# [What the task asks]
Each entry should be set down exactly as written, except for any picture it holds.

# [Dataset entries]
****************

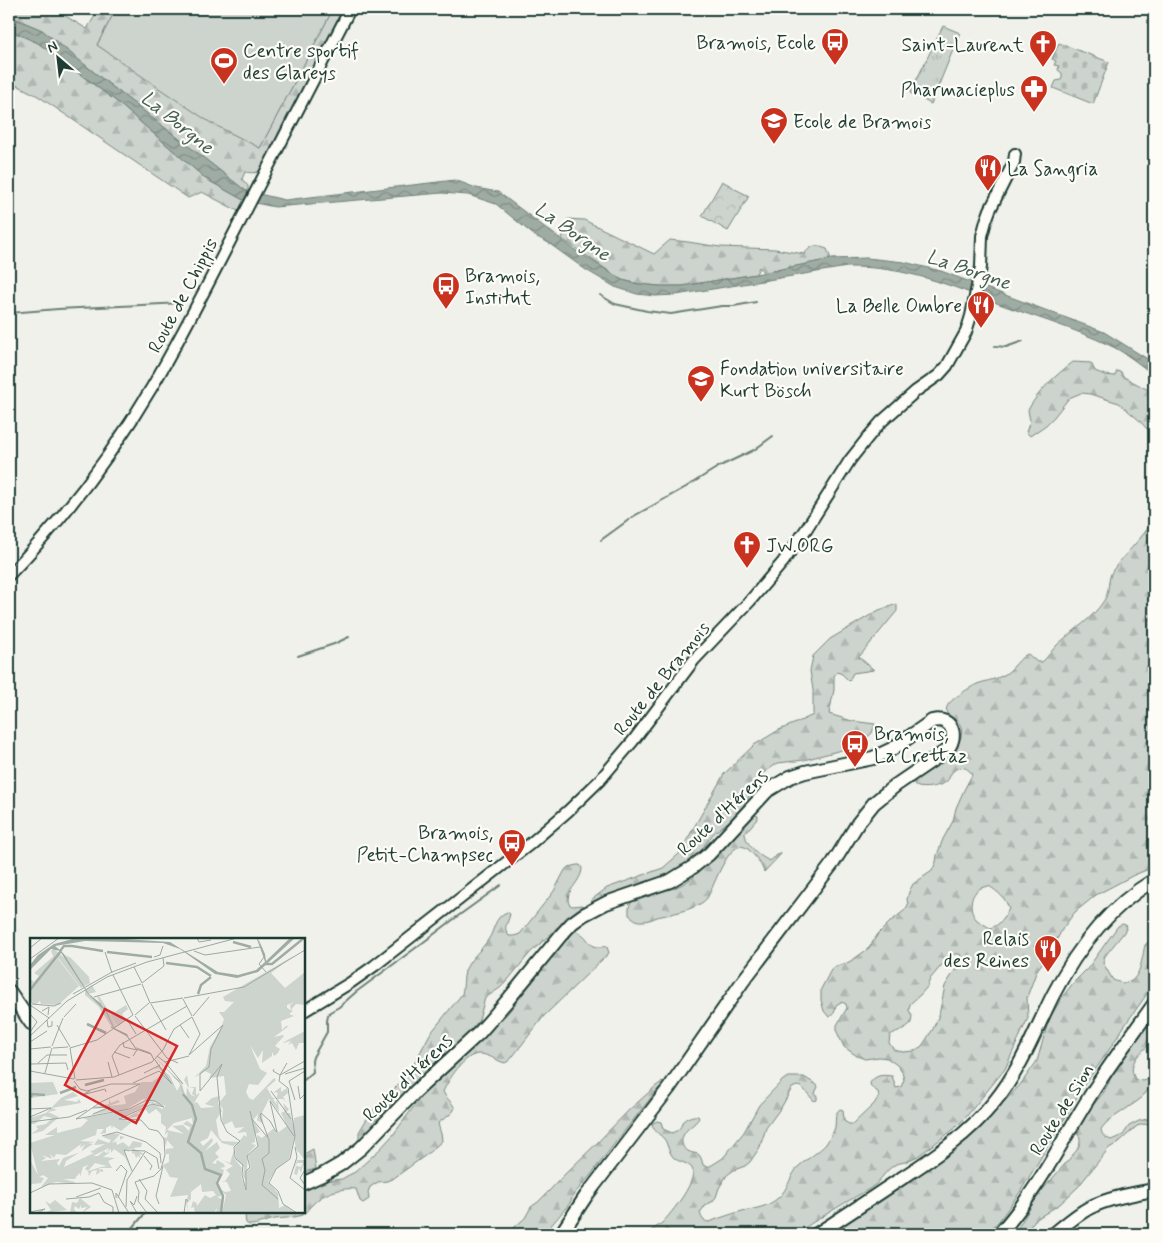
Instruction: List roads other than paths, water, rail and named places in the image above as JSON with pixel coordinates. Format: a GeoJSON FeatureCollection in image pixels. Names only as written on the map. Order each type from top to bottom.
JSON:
{"type":"FeatureCollection","features":[{"type":"Feature","properties":{"kind":"main road","name":"Route d'Hérens"},"geometry":{"type":"LineString","coordinates":[[305,1183],[322,1175],[361,1148],[434,1074],[476,1036],[564,931],[583,914],[606,902],[670,881],[693,867],[709,854],[767,791],[790,777],[805,772],[873,758],[892,748],[932,721],[938,719],[946,722],[953,733],[950,746],[946,751],[874,802],[833,863],[742,981],[674,1082],[586,1196],[561,1234]]}},
{"type":"Feature","properties":{"kind":"main road"},"geometry":{"type":"LineString","coordinates":[[817,1234],[941,1151],[966,1132],[981,1117],[1002,1093],[1018,1068],[1054,994],[1077,953],[1113,911],[1154,880]]}},
{"type":"Feature","properties":{"kind":"main road"},"geometry":{"type":"LineString","coordinates":[[9,991],[30,1022]]}},
{"type":"Feature","properties":{"kind":"main road"},"geometry":{"type":"LineString","coordinates":[[9,1003],[30,1034]]}},
{"type":"Feature","properties":{"kind":"main road","name":"Route de Sion"},"geometry":{"type":"LineString","coordinates":[[999,1234],[1023,1205],[1097,1084],[1154,1004]]}},
{"type":"Feature","properties":{"kind":"main road"},"geometry":{"type":"LineString","coordinates":[[1054,1234],[1081,1213],[1099,1203],[1154,1190]]}},
{"type":"Feature","properties":{"kind":"street","name":"Route de Chippis"},"geometry":{"type":"LineString","coordinates":[[9,575],[75,499],[123,434],[152,388],[350,9]]}},
{"type":"Feature","properties":{"kind":"street","name":"Route de Bramois"},"geometry":{"type":"LineString","coordinates":[[305,1010],[374,966],[520,852],[568,811],[599,781],[633,741],[694,660],[750,601],[783,562],[802,536],[850,460],[869,436],[881,422],[916,391],[939,375],[947,366],[966,332],[981,267],[982,236],[986,221],[1014,162],[1015,154]]}},
{"type":"Feature","properties":{"kind":"water"},"geometry":{"type":"Polygon","coordinates":[[[9,16],[42,30],[246,191],[285,200],[455,180],[476,188],[498,192],[575,250],[622,280],[639,284],[682,286],[831,259],[867,258],[904,262],[941,271],[1104,332],[1154,363],[1154,375],[1121,351],[1096,339],[945,284],[908,273],[847,267],[676,295],[655,296],[637,294],[615,287],[535,236],[496,204],[468,195],[442,193],[275,207],[245,201],[206,179],[116,101],[38,43],[9,30],[9,16]]]}},
{"type":"Feature","properties":{"kind":"waterway"},"geometry":{"type":"LineString","coordinates":[[600,295],[615,304],[671,314],[756,302]]}},
{"type":"Feature","properties":{"kind":"waterway"},"geometry":{"type":"LineString","coordinates":[[9,313],[183,303]]}},
{"type":"Feature","properties":{"kind":"waterway"},"geometry":{"type":"LineString","coordinates":[[995,346],[1006,347],[1023,341]]}},
{"type":"Feature","properties":{"kind":"waterway"},"geometry":{"type":"LineString","coordinates":[[601,540],[634,516],[718,467],[754,450],[773,436]]}},
{"type":"Feature","properties":{"kind":"waterway"},"geometry":{"type":"LineString","coordinates":[[298,656],[349,637]]}},
{"type":"Feature","properties":{"kind":"waterway"},"geometry":{"type":"LineString","coordinates":[[305,1079],[313,1072],[313,1057],[327,1032],[327,1021],[330,1012],[501,885]]}},
{"type":"Feature","properties":{"kind":"waterway"},"geometry":{"type":"LineString","coordinates":[[128,1234],[145,1213]]}},
{"type":"Feature","properties":{"kind":"place","name":"Bramois, Ecole"},"geometry":{"type":"Point","coordinates":[835,66]}},
{"type":"Feature","properties":{"kind":"place","name":"Saint-Laurent"},"geometry":{"type":"Point","coordinates":[1043,68]}},
{"type":"Feature","properties":{"kind":"place","name":"Centre sportif des Glareys"},"geometry":{"type":"Point","coordinates":[224,85]}},
{"type":"Feature","properties":{"kind":"place","name":"Pharmacieplus"},"geometry":{"type":"Point","coordinates":[1034,113]}},
{"type":"Feature","properties":{"kind":"place","name":"Ecole de Bramois"},"geometry":{"type":"Point","coordinates":[774,145]}},
{"type":"Feature","properties":{"kind":"place","name":"La Sangria"},"geometry":{"type":"Point","coordinates":[988,192]}},
{"type":"Feature","properties":{"kind":"place","name":"Bramois, Institut"},"geometry":{"type":"Point","coordinates":[446,310]}},
{"type":"Feature","properties":{"kind":"place","name":"La Belle Ombre"},"geometry":{"type":"Point","coordinates":[981,329]}},
{"type":"Feature","properties":{"kind":"place","name":"Fondation universitaire Kurt Bösch"},"geometry":{"type":"Point","coordinates":[701,403]}},
{"type":"Feature","properties":{"kind":"place","name":"JW.ORG"},"geometry":{"type":"Point","coordinates":[747,569]}},
{"type":"Feature","properties":{"kind":"place","name":"Bramois, La Crettaz"},"geometry":{"type":"Point","coordinates":[855,768]}},
{"type":"Feature","properties":{"kind":"place","name":"Bramois, Petit-Champsec"},"geometry":{"type":"Point","coordinates":[512,867]}},
{"type":"Feature","properties":{"kind":"place","name":"Relais des Reines"},"geometry":{"type":"Point","coordinates":[1048,973]}},
{"type":"Feature","properties":{"kind":"water label","name":"La Borgne"},"geometry":{"type":"Point","coordinates":[178,122]}},
{"type":"Feature","properties":{"kind":"water label","name":"La Borgne"},"geometry":{"type":"Point","coordinates":[573,231]}},
{"type":"Feature","properties":{"kind":"water label","name":"La Borgne"},"geometry":{"type":"Point","coordinates":[969,269]}}]}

****************

# [Your solution]
Instruction: List roads other than paths, water, rail and named places in the image above as JSON with pixel coordinates. Format: a GeoJSON FeatureCollection in image pixels. Names only as written on the map. Order each type from top to bottom.
JSON:
{"type":"FeatureCollection","features":[{"type":"Feature","properties":{"kind":"main road","name":"Route d'Hérens"},"geometry":{"type":"LineString","coordinates":[[305,1183],[322,1175],[361,1148],[434,1074],[476,1036],[564,931],[583,914],[606,902],[670,881],[693,867],[709,854],[767,791],[790,777],[805,772],[873,758],[892,748],[932,721],[938,719],[946,722],[953,733],[950,746],[946,751],[874,802],[833,863],[742,981],[674,1082],[586,1196],[561,1234]]}},
{"type":"Feature","properties":{"kind":"main road"},"geometry":{"type":"LineString","coordinates":[[817,1234],[941,1151],[966,1132],[981,1117],[1002,1093],[1018,1068],[1054,994],[1077,953],[1113,911],[1154,880]]}},
{"type":"Feature","properties":{"kind":"main road"},"geometry":{"type":"LineString","coordinates":[[9,991],[30,1022]]}},
{"type":"Feature","properties":{"kind":"main road"},"geometry":{"type":"LineString","coordinates":[[9,1003],[30,1034]]}},
{"type":"Feature","properties":{"kind":"main road","name":"Route de Sion"},"geometry":{"type":"LineString","coordinates":[[999,1234],[1023,1205],[1097,1084],[1154,1004]]}},
{"type":"Feature","properties":{"kind":"main road"},"geometry":{"type":"LineString","coordinates":[[1054,1234],[1081,1213],[1099,1203],[1154,1190]]}},
{"type":"Feature","properties":{"kind":"street","name":"Route de Chippis"},"geometry":{"type":"LineString","coordinates":[[9,575],[75,499],[123,434],[152,388],[350,9]]}},
{"type":"Feature","properties":{"kind":"street","name":"Route de Bramois"},"geometry":{"type":"LineString","coordinates":[[305,1010],[374,966],[520,852],[568,811],[599,781],[633,741],[694,660],[750,601],[783,562],[802,536],[850,460],[869,436],[881,422],[916,391],[939,375],[947,366],[966,332],[981,267],[982,236],[986,221],[1014,162],[1015,154]]}},
{"type":"Feature","properties":{"kind":"water"},"geometry":{"type":"Polygon","coordinates":[[[9,16],[42,30],[246,191],[285,200],[455,180],[476,188],[498,192],[575,250],[622,280],[639,284],[682,286],[831,259],[867,258],[904,262],[941,271],[1104,332],[1154,363],[1154,375],[1121,351],[1096,339],[945,284],[908,273],[847,267],[676,295],[655,296],[637,294],[615,287],[535,236],[496,204],[468,195],[442,193],[275,207],[245,201],[206,179],[116,101],[38,43],[9,30],[9,16]]]}},
{"type":"Feature","properties":{"kind":"waterway"},"geometry":{"type":"LineString","coordinates":[[600,295],[615,304],[671,314],[756,302]]}},
{"type":"Feature","properties":{"kind":"waterway"},"geometry":{"type":"LineString","coordinates":[[9,313],[183,303]]}},
{"type":"Feature","properties":{"kind":"waterway"},"geometry":{"type":"LineString","coordinates":[[995,346],[1006,347],[1023,341]]}},
{"type":"Feature","properties":{"kind":"waterway"},"geometry":{"type":"LineString","coordinates":[[601,540],[634,516],[718,467],[754,450],[773,436]]}},
{"type":"Feature","properties":{"kind":"waterway"},"geometry":{"type":"LineString","coordinates":[[298,656],[349,637]]}},
{"type":"Feature","properties":{"kind":"waterway"},"geometry":{"type":"LineString","coordinates":[[305,1079],[313,1072],[313,1057],[327,1032],[327,1021],[330,1012],[501,885]]}},
{"type":"Feature","properties":{"kind":"waterway"},"geometry":{"type":"LineString","coordinates":[[128,1234],[145,1213]]}},
{"type":"Feature","properties":{"kind":"place","name":"Bramois, Ecole"},"geometry":{"type":"Point","coordinates":[835,66]}},
{"type":"Feature","properties":{"kind":"place","name":"Saint-Laurent"},"geometry":{"type":"Point","coordinates":[1043,68]}},
{"type":"Feature","properties":{"kind":"place","name":"Centre sportif des Glareys"},"geometry":{"type":"Point","coordinates":[224,85]}},
{"type":"Feature","properties":{"kind":"place","name":"Pharmacieplus"},"geometry":{"type":"Point","coordinates":[1034,113]}},
{"type":"Feature","properties":{"kind":"place","name":"Ecole de Bramois"},"geometry":{"type":"Point","coordinates":[774,145]}},
{"type":"Feature","properties":{"kind":"place","name":"La Sangria"},"geometry":{"type":"Point","coordinates":[988,192]}},
{"type":"Feature","properties":{"kind":"place","name":"Bramois, Institut"},"geometry":{"type":"Point","coordinates":[446,310]}},
{"type":"Feature","properties":{"kind":"place","name":"La Belle Ombre"},"geometry":{"type":"Point","coordinates":[981,329]}},
{"type":"Feature","properties":{"kind":"place","name":"Fondation universitaire Kurt Bösch"},"geometry":{"type":"Point","coordinates":[701,403]}},
{"type":"Feature","properties":{"kind":"place","name":"JW.ORG"},"geometry":{"type":"Point","coordinates":[747,569]}},
{"type":"Feature","properties":{"kind":"place","name":"Bramois, La Crettaz"},"geometry":{"type":"Point","coordinates":[855,768]}},
{"type":"Feature","properties":{"kind":"place","name":"Bramois, Petit-Champsec"},"geometry":{"type":"Point","coordinates":[512,867]}},
{"type":"Feature","properties":{"kind":"place","name":"Relais des Reines"},"geometry":{"type":"Point","coordinates":[1048,973]}},
{"type":"Feature","properties":{"kind":"water label","name":"La Borgne"},"geometry":{"type":"Point","coordinates":[178,122]}},
{"type":"Feature","properties":{"kind":"water label","name":"La Borgne"},"geometry":{"type":"Point","coordinates":[573,231]}},
{"type":"Feature","properties":{"kind":"water label","name":"La Borgne"},"geometry":{"type":"Point","coordinates":[969,269]}}]}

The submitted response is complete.